India’s exports in March fell for the first time since the 2009 global financial crisis as demand weakened in the United States and Europe, further clouding the outlook for the country’s balance of payments.
Exports fell 5.7% to $28.7 billion from the same period a year earlier, continuing a sharp slowdown in shipments in recent months that, combined with high imports of oil and gold, has sparked concern over India’s swelling trade deficit.
“The contraction in exports is worrisome,” said Anubhuti Sahay, an economist at Standard Chartered bank.
“We still need to see if the contraction is just a temporary blip or not. It is not surprising, though, because if you talk about the main trading partners in Europe, there is a slowdown there.”
India’s balance of payments slipped into negative territory for the first time in three years in the three months through December on shrinking dollar inflows.
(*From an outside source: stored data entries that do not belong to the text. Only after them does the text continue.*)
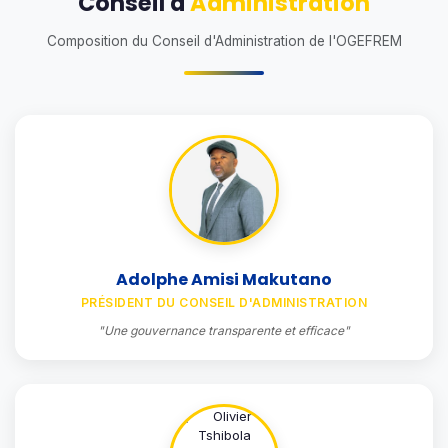
Conseil d'
Administration
Composition du Conseil d'Administration de l'OGEFREM
Adolphe Amisi Makutano
PRÉSIDENT DU CONSEIL D'ADMINISTRATION
"Une gouvernance transparente et efficace"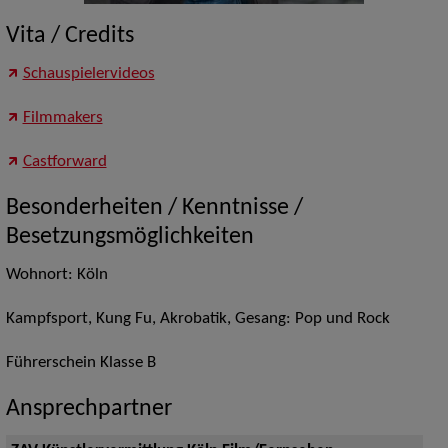
Vita / Credits
Schauspielervideos
Filmmakers
Castforward
Besonderheiten / Kenntnisse /
Besetzungsmöglichkeiten
Wohnort: Köln
Kampfsport, Kung Fu, Akrobatik, Gesang: Pop und Rock
Führerschein Klasse B
Ansprechpartner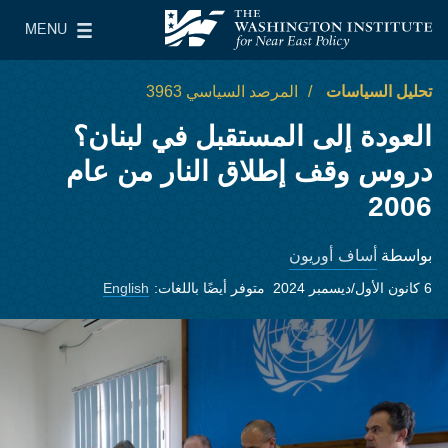
Skip to main content
MENU
معهد واشنطن لسياسات الشرق الأدنى
le Main Menu
تحليل السياسات
المرصد السياسي 3963
العودة إلى المستقبل في لبنان؟
دروس وقف إطلاق النار من عام
2006
أساف أوريون
بواسطة
6 كانون الأول/ديسمبر 2024
متوفر أيضًا باللغات:
English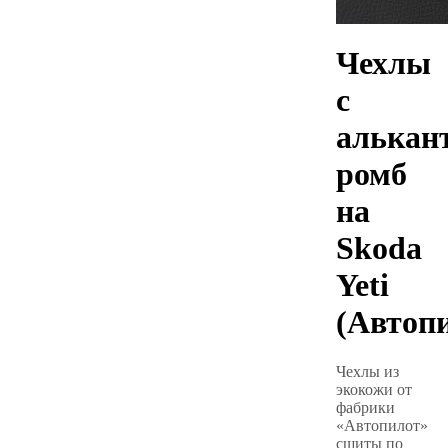
Чехлы
с
алькан
ромб
на
Skoda
Yeti
(Автоп
Чехлы из
экокожи от
фабрики
«Автопилот»
сшиты по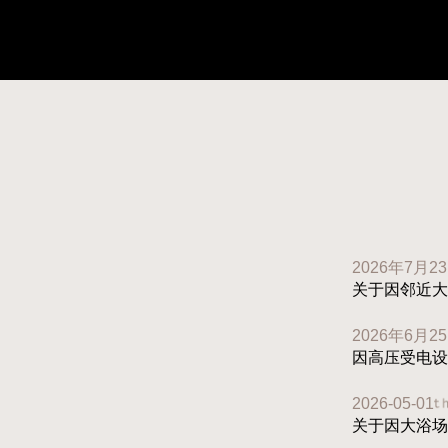
2026年7月2
关于因邻近大
2026年6月2
因高压受电设
2026-05-01
关于因大浴场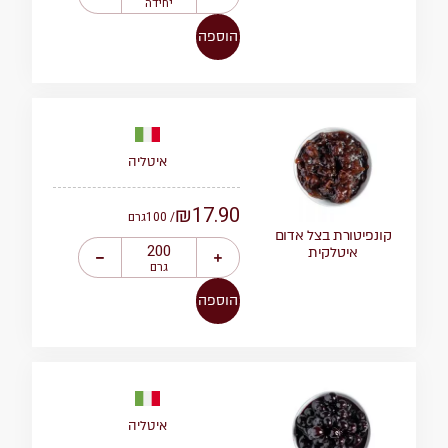
יחידה
הוספה
איטליה
₪
17.90
/ 100
גרם
קונפיטורת בצל אדום
איטלקית
גרם
הוספה
איטליה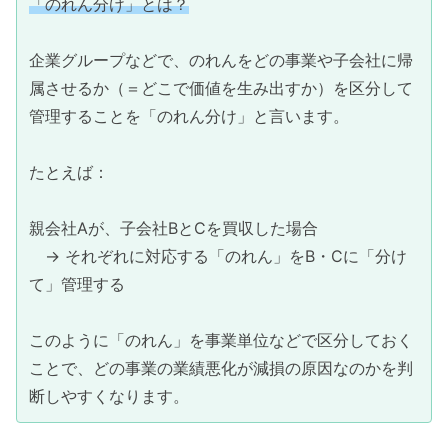
「のれん分け」とは？
企業グループなどで、のれんをどの事業や子会社に帰
属させるか（＝どこで価値を生み出すか）を区分して
管理することを「のれん分け」と言います。
たとえば：
親会社Aが、子会社BとCを買収した場合
→ それぞれに対応する「のれん」をB・Cに「分け
て」管理する
このように「のれん」を事業単位などで区分しておく
ことで、どの事業の業績悪化が減損の原因なのかを判
断しやすくなります。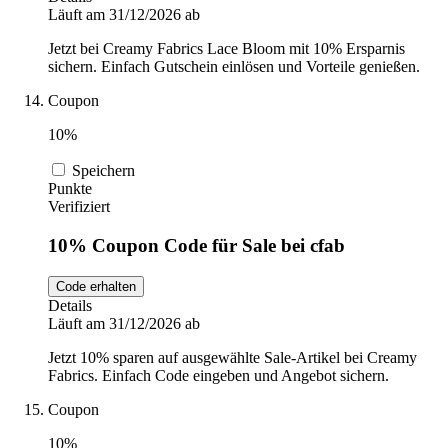
Läuft am 31/12/2026 ab
Jetzt bei Creamy Fabrics Lace Bloom mit 10% Ersparnis
sichern. Einfach Gutschein einlösen und Vorteile genießen.
Coupon
10%
Speichern
Punkte
Verifiziert
10% Coupon Code für Sale bei cfab
Code erhalten
Details
Läuft am 31/12/2026 ab
Jetzt 10% sparen auf ausgewählte Sale-Artikel bei Creamy
Fabrics. Einfach Code eingeben und Angebot sichern.
Coupon
10%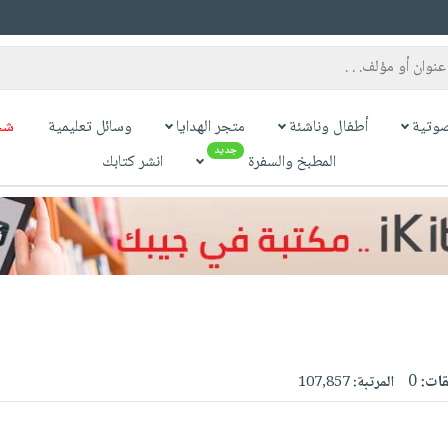
وتية
أطفال وناشئة
متجر الهدايا
وسائل تعليمية
شح
جديد
المطبخ والسفرة
انشر كتابك
قات:
0
المرتبة:
107,857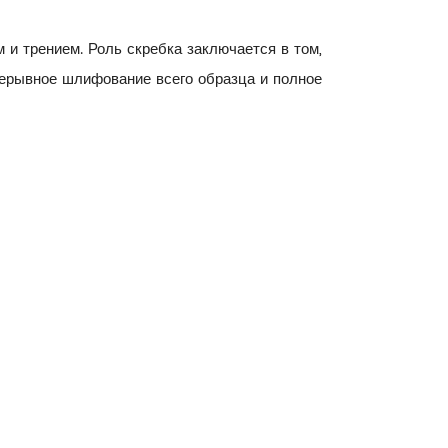
и трением. Роль скребка заключается в том,
рерывное шлифование всего образца и полное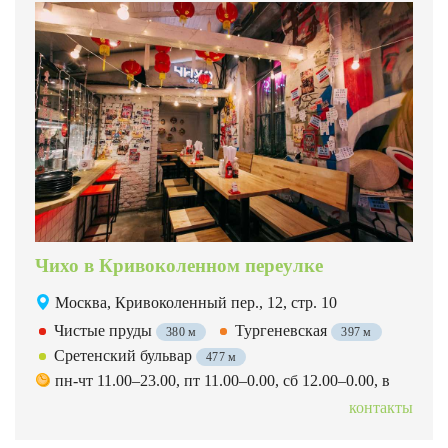
Чихо в Кривоколенном переулке
Москва, Кривоколенный пер., 12, стр. 10
Чистые пруды
Тургеневская
380 м
397 м
Сретенский бульвар
477 м
пн-чт 11.00–23.00, пт 11.00–0.00, сб 12.00–0.00, в
контакты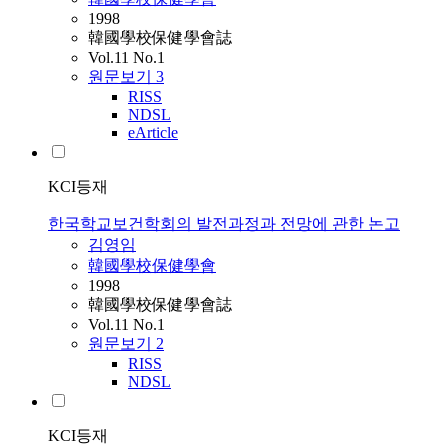
1998
韓國學校保健學會誌
Vol.11 No.1
원문보기
3
RISS
NDSL
eArticle
KCI등재
한국학교보건학회의 발전과정과 전망에 관한 논고
김영임
韓國學校保健學會
1998
韓國學校保健學會誌
Vol.11 No.1
원문보기
2
RISS
NDSL
KCI등재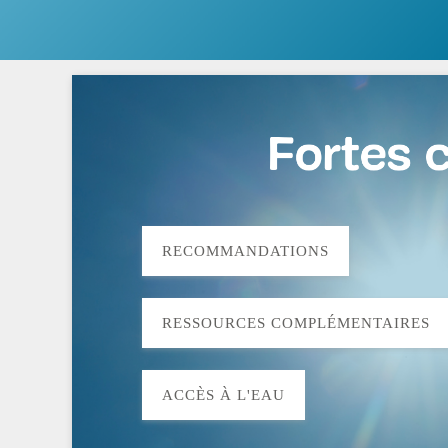
RECOMMANDATIONS
RESSOURCES COMPLÉMENTAIRES
ACCÈS À L'EAU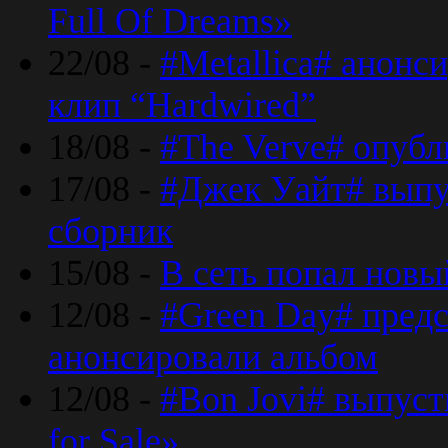
Full Of Dreams»
22/08 -
#Metallica# анонс
клип “Hardwired”
18/08 -
#The Verve# опубл
17/08 -
#Джек Уайт# выпу
сборник
15/08 -
В сеть попал новый
12/08 -
#Green Day# предс
анонсировали альбом
12/08 -
#Bon Jovi# выпуст
for Sale»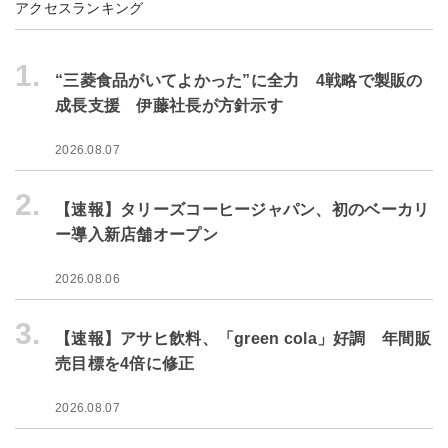
アクセスランキング
1.
“三菱食品がいてよかった”に全力 4戦略で製販の
成長支援 伊藤社長が方針示す
2026.08.07
2.
【速報】タリーズコーヒージャパン、初のベーカリ
ー導入新店舗オープン
2026.08.06
3.
【速報】アサヒ飲料、「green cola」好調 年間販
売目標を4倍に修正
2026.08.07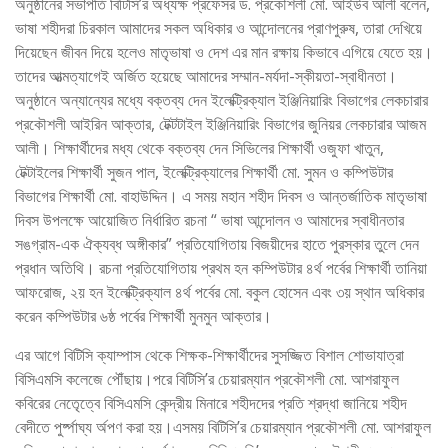
অনুষ্ঠানের সভাপতি বিটিসি’র অধ্যক্ষ প্রফেসর ড. প্রকৌশলী মো. আইউব আলী বলেন,
ভাষা শহীদরা চিরকাল আমাদের সকল অধিকার ও আন্দোলনের প্রাণপুরুষ, তারা দেখিয়ে
দিয়েছেন জীবন দিয়ে হলেও মাতৃভাষা ও দেশ এর মান রক্ষায় কিভাবে এগিয়ে যেতে হয়।
তাদের আত্মত্যাগেই অর্জিত হয়েছে আমাদের সম্মান-মর্যদা-স্কীয়তা-স্বাধীনতা।
অনুষ্ঠানে অন্যান্যের মধ্যে বক্তব্য দেন ইলেক্ট্রিক্যাল ইঞ্জিনিয়ারিং বিভাগের লেকচারার
প্রকৌশলী আইরিন আক্তার, টেক্টটাইল ইঞ্জিনিয়ারিং বিভাগের জুনিয়র লেকচারার আজম
আলী। শিক্ষার্থীদের মধ্য থেকে বক্তব্য দেন সিভিলের শিক্ষার্থী ওজুফা খাতুন,
টেক্টাইলের শিক্ষার্থী সুজন পাল, ইলেক্ট্রিক্যালের শিক্ষার্থী মো. সুমন ও কম্পিউটার
বিভাগের শিক্ষার্থী মো. বাহাউদ্দিন। এ সময় মহান শহীদ দিবস ও আন্তর্জাতিক মাতৃভাষা
দিবস উপলক্ষে আয়োজিত নির্ধারিত রচনা “ ভাষা আন্দোলন ও আমাদের স্বাধীনতার
সঙগ্রাম-এক ঐক্যব্ধ অঙ্গীকার” প্রতিযোগিতায় বিজয়ীদের হাতে পুরস্কার তুলে দেন
প্রধান অতিথি। রচনা প্রতিযোগিতায় প্রথম হন কম্পিউটার ৪র্থ পর্বের শিক্ষার্থী তানিয়া
আফরোজ, ২য় হন ইলেক্ট্রিক্যাল ৪র্থ পর্বের মো. বকুল হোসেন এবং ৩য় স্থান অধিকার
করেন কম্পিউটার ৬ষ্ঠ পর্বের শিক্ষার্থী মুনমুন আক্তার।
এর আগে বিটিসি ক্যাম্পাস থেকে শিক্ষক-শিক্ষার্থীদের সুসজ্জিত বিশাল শোভাযাত্রা
বিসিএমসি কলেজে পৌঁছায়।পরে বিটিসি’র চেয়ারম্যান প্রকৌশলী মো. আশরাফুল
কবিরের নেতেৃত্বে বিসিএমসি কেন্দ্রীয় মিনারে শহীদদের প্রতি শ্রদ্ধা জানিয়ে শহীদ
বেদীতে পুর্ষ্পাঘ্য র্অপণ করা হয়।এসময় বিটিসি’র চেয়ারম্যান প্রকৌশলী মো. আশরাফুল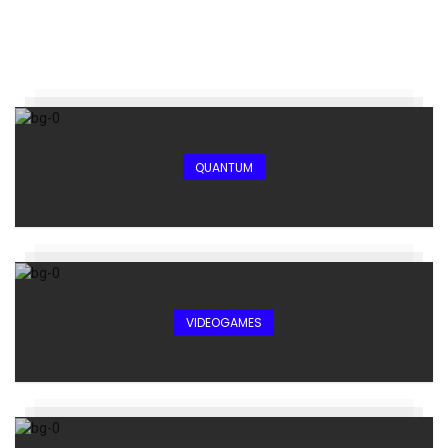
QUANTUM
VIDEOGAMES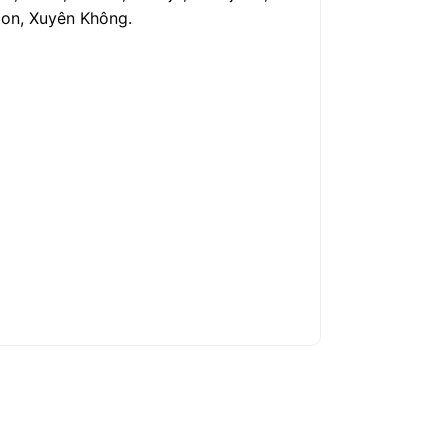
toon, Xuyên Không.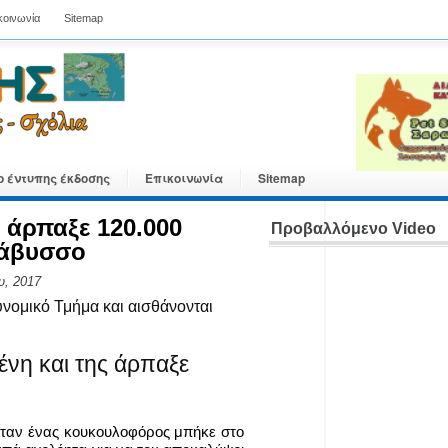
κοινωνία
Sitemap
ο έντυπης έκδοσης
Επικοινωνία
Sitemap
ς άρπαξε 120.000
Προβαλλόμενο Video
νάβυσσο
υ, 2017
ομικό Τμήμα και αισθάνονται
 όταν ένας κουκουλοφόρος μπήκε στο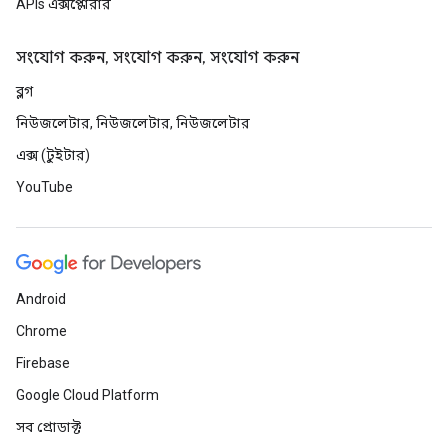
APIs এক্সপ্লোরার
সংযোগ করুন, সংযোগ করুন, সংযোগ করুন
ব্লগ
নিউজলেটার, নিউজলেটার, নিউজলেটার
এক্স (টুইটার)
YouTube
Android
Chrome
Firebase
Google Cloud Platform
সব প্রোডাক্ট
The current account deficit was $19.6 billion in the December quarter, higher than $9.7 billion a year earlier.
Rising global oil prices pushed up import bills for the country, which buys more than 80% of its oil from overseas.
Imports rose 24.3% to $42.6 billion in March. Oil imports rose 32.5% to $15.8 billion. The trade deficit was $13.9 billion.
Exports rose an annual 21% to $303.7 billion for the fiscal year 2011-12, while imports rose 32.2% to $488.6 billion, figures released by the trade ministry also showed. The trade deficit for the full fiscal year was $184.9 billion.